Any resemblance to any person, living or dead, is purely
coincidental. All characters are over the age of 18.
    © Kit Tunstall, 2011
    Smashwords Edition

    Blake feels coerced to take out his best
friend’s sister while she’s in town. He remembers her as a chubby,
awkward teenager with a crush on him. When Erin shows up at his
door, he’s blown away. She’s all grown up now and a lush, curvy
beauty. He’s never gone for Rubenesque women before, but he wants
her desperately. To his consternation, Erin doesn’t seem to like
him at all. He needs to figure out if he’s too bad-boy for the good
girl, or if her apparent dislike hides something else—like a mutual
desire she’s fighting to control, due to her own self-esteem issues
and a refusal to be another one of Blake’s conquests.

    Blake took a quick look around his living
room, making sure he’d tidied up well enough not to appear like a
total slob. His house still looked like a bachelor’s pad, but
wouldn’t send anyone screaming from his home. It probably didn’t
matter anyway. It was unlikely Erin would actually come in.

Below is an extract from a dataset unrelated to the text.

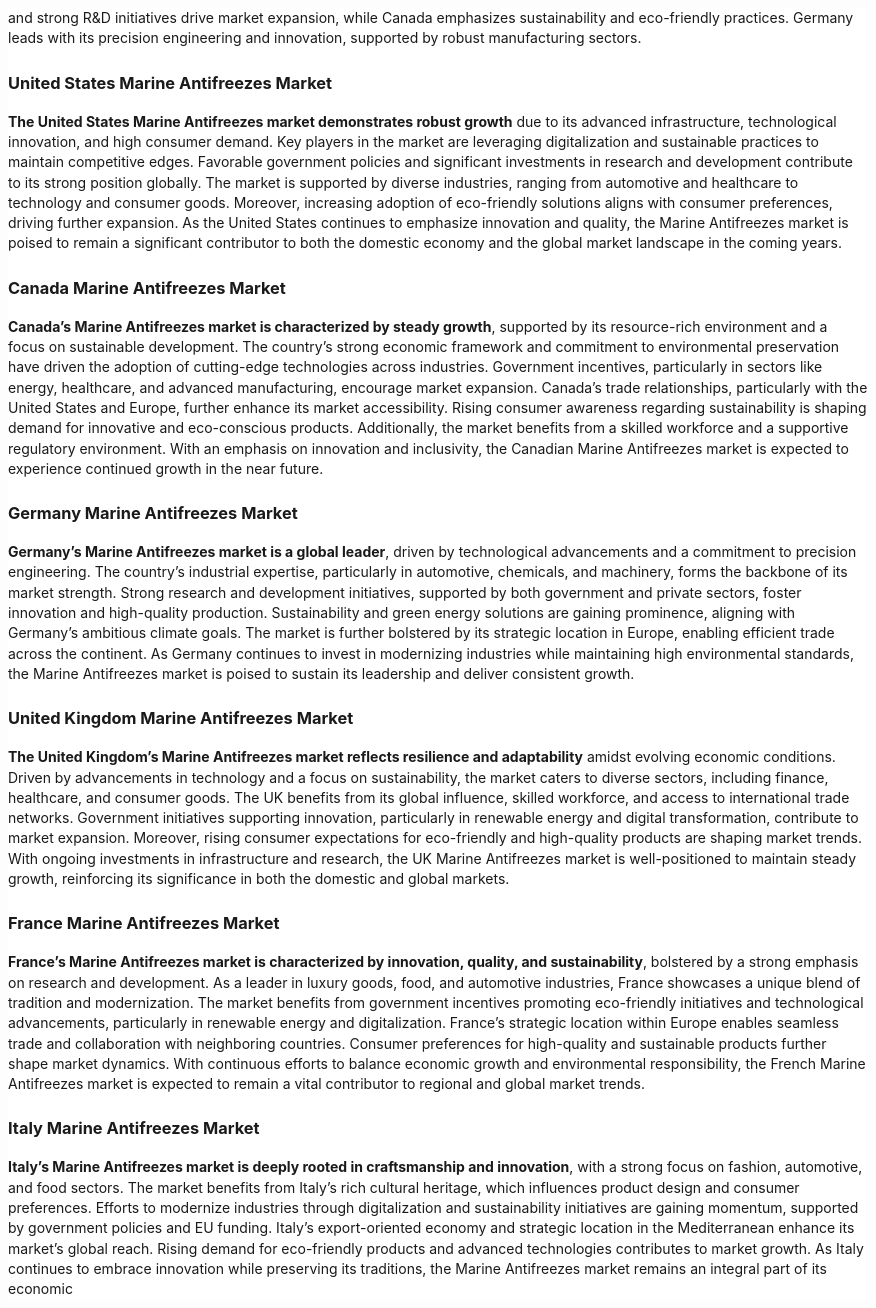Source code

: and strong R&amp;D initiatives drive market expansion, while Canada emphasizes sustainability and eco-friendly practices. Germany leads with its precision engineering and innovation, supported by robust manufacturing sectors.</span></em></p></blockquote><h3><strong>United States Marine Antifreezes Market</strong></h3><p><strong>The United States Marine Antifreezes market demonstrates robust growth</strong> due to its advanced infrastructure, technological innovation, and high consumer demand. Key players in the market are leveraging digitalization and sustainable practices to maintain competitive edges. Favorable government policies and significant investments in research and development contribute to its strong position globally. The market is supported by diverse industries, ranging from automotive and healthcare to technology and consumer goods. Moreover, increasing adoption of eco-friendly solutions aligns with consumer preferences, driving further expansion. As the United States continues to emphasize innovation and quality, the Marine Antifreezes market is poised to remain a significant contributor to both the domestic economy and the global market landscape in the coming years.</p><h3><strong>Canada Marine Antifreezes Market</strong></h3><p><strong>Canada&rsquo;s Marine Antifreezes market is characterized by steady growth</strong>, supported by its resource-rich environment and a focus on sustainable development. The country&rsquo;s strong economic framework and commitment to environmental preservation have driven the adoption of cutting-edge technologies across industries. Government incentives, particularly in sectors like energy, healthcare, and advanced manufacturing, encourage market expansion. Canada&rsquo;s trade relationships, particularly with the United States and Europe, further enhance its market accessibility. Rising consumer awareness regarding sustainability is shaping demand for innovative and eco-conscious products. Additionally, the market benefits from a skilled workforce and a supportive regulatory environment. With an emphasis on innovation and inclusivity, the Canadian Marine Antifreezes market is expected to experience continued growth in the near future.</p><h3><strong>Germany Marine Antifreezes Market</strong></h3><p><strong>Germany&rsquo;s Marine Antifreezes market is a global leader</strong>, driven by technological advancements and a commitment to precision engineering. The country&rsquo;s industrial expertise, particularly in automotive, chemicals, and machinery, forms the backbone of its market strength. Strong research and development initiatives, supported by both government and private sectors, foster innovation and high-quality production. Sustainability and green energy solutions are gaining prominence, aligning with Germany&rsquo;s ambitious climate goals. The market is further bolstered by its strategic location in Europe, enabling efficient trade across the continent. As Germany continues to invest in modernizing industries while maintaining high environmental standards, the Marine Antifreezes market is poised to sustain its leadership and deliver consistent growth.</p><h3><strong>United Kingdom Marine Antifreezes Market</strong></h3><p><strong>The United Kingdom&rsquo;s Marine Antifreezes market reflects resilience and adaptability</strong> amidst evolving economic conditions. Driven by advancements in technology and a focus on sustainability, the market caters to diverse sectors, including finance, healthcare, and consumer goods. The UK benefits from its global influence, skilled workforce, and access to international trade networks. Government initiatives supporting innovation, particularly in renewable energy and digital transformation, contribute to market expansion. Moreover, rising consumer expectations for eco-friendly and high-quality products are shaping market trends. With ongoing investments in infrastructure and research, the UK Marine Antifreezes market is well-positioned to maintain steady growth, reinforcing its significance in both the domestic and global markets.</p><h3><strong>France Marine Antifreezes Market</strong></h3><p><strong>France&rsquo;s Marine Antifreezes market is characterized by innovation, quality, and sustainability</strong>, bolstered by a strong emphasis on research and development. As a leader in luxury goods, food, and automotive industries, France showcases a unique blend of tradition and modernization. The market benefits from government incentives promoting eco-friendly initiatives and technological advancements, particularly in renewable energy and digitalization. France&rsquo;s strategic location within Europe enables seamless trade and collaboration with neighboring countries. Consumer preferences for high-quality and sustainable products further shape market dynamics. With continuous efforts to balance economic growth and environmental responsibility, the French Marine Antifreezes market is expected to remain a vital contributor to regional and global market trends.</p><h3><strong>Italy Marine Antifreezes Market</strong></h3><p><strong>Italy&rsquo;s Marine Antifreezes market is deeply rooted in craftsmanship and innovation</strong>, with a strong focus on fashion, automotive, and food sectors. The market benefits from Italy&rsquo;s rich cultural heritage, which influences product design and consumer preferences. Efforts to modernize industries through digitalization and sustainability initiatives are gaining momentum, supported by government policies and EU funding. Italy&rsquo;s export-oriented economy and strategic location in the Mediterranean enhance its market&rsquo;s global reach. Rising demand for eco-friendly products and advanced technologies contributes to market growth. As Italy continues to embrace innovation while preserving its traditions, the Marine Antifreezes market remains an integral part of its economic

    As if thinking her name had summoned her, his
doorbell rang. Bach barked and growled, running to the door like a
steak salesperson waited on the other side. The dumb chocolate lab
did that every time he heard the doorbell. “Knock it off, Bach,”
said Blake with a gruff edge to his tone. The dog immediately fell
silent, looking down at the floor with contrition.
    To ease the reprimand, he rubbed Bach’s head
as he passed him. “Sorry, boy.” He didn’t mean to be grumpy, and it
sure wasn’t his dog’s fault he’d let his best friend convince him
to take his little sister out for a meal while she was in the city
for an interview. He hadn’t seen Ethan’s sister in at least eight
years, not since the Christmas he’d spent with the Hollings family
during his senior year of college. What could he possibly have in
common with a twenty-three-year-old girl? She was just starting her
career, and his was established. All he remembered of her was she
had been a chubby, annoying teenage girl, who blushed and ran from
the room any time she’d seen him.
    Praying her teenage crush had died long ago,
he opened the door, blocking Bach’s escape attempt with his knee.
“Hi. I’d invite you in, but I doubt you want dog hair all over your
clothes. Give me just a minute to grab my keys.” In a rush, he
closed the door and took a few steps away, taking a moment to catch
his breath.
    Wow. His friend’s little sister was all grown
up. She was still chubby—maybe even overweight by some
standards—but she had gotten hot. Her frizzy mud-brown hair was now
a sleek bob with golden highlights. He hadn’t gotten much of a view
of her in his hasty greeting, but he’d seen enough to have the
beginnings of a hard-on. Maybe this dinner “date” wouldn’t be so
unpleasant after all. As he scooped up his keys and regained his
composure, he debated if seducing his best friend’s sister violated
the Bro Code, and if so, by how much?
    Erin stood on his doorstep, where he’d left
her, dressed casually in a khaki skirt and red twinset. She gave
him an uncertain smile when he closed the door. “Hi. I thought I’d
squeeze that in.” The gleam in her eyes let him know she was
teasing.
    “Sorry about that, but Bach loves company,
and you would have had brown fur on your sweater.” It sounded lame
even to his ears, and he did his best to change the subject. “So,
what do you think of Seattle so far?”
    She shrugged. “I like it. It’s very laidback
compared to New York.”
    He frowned. “Were you in New York? I thought
your brother said you were in South Dakota for school?”
    “San Diego,” she said with a little laugh.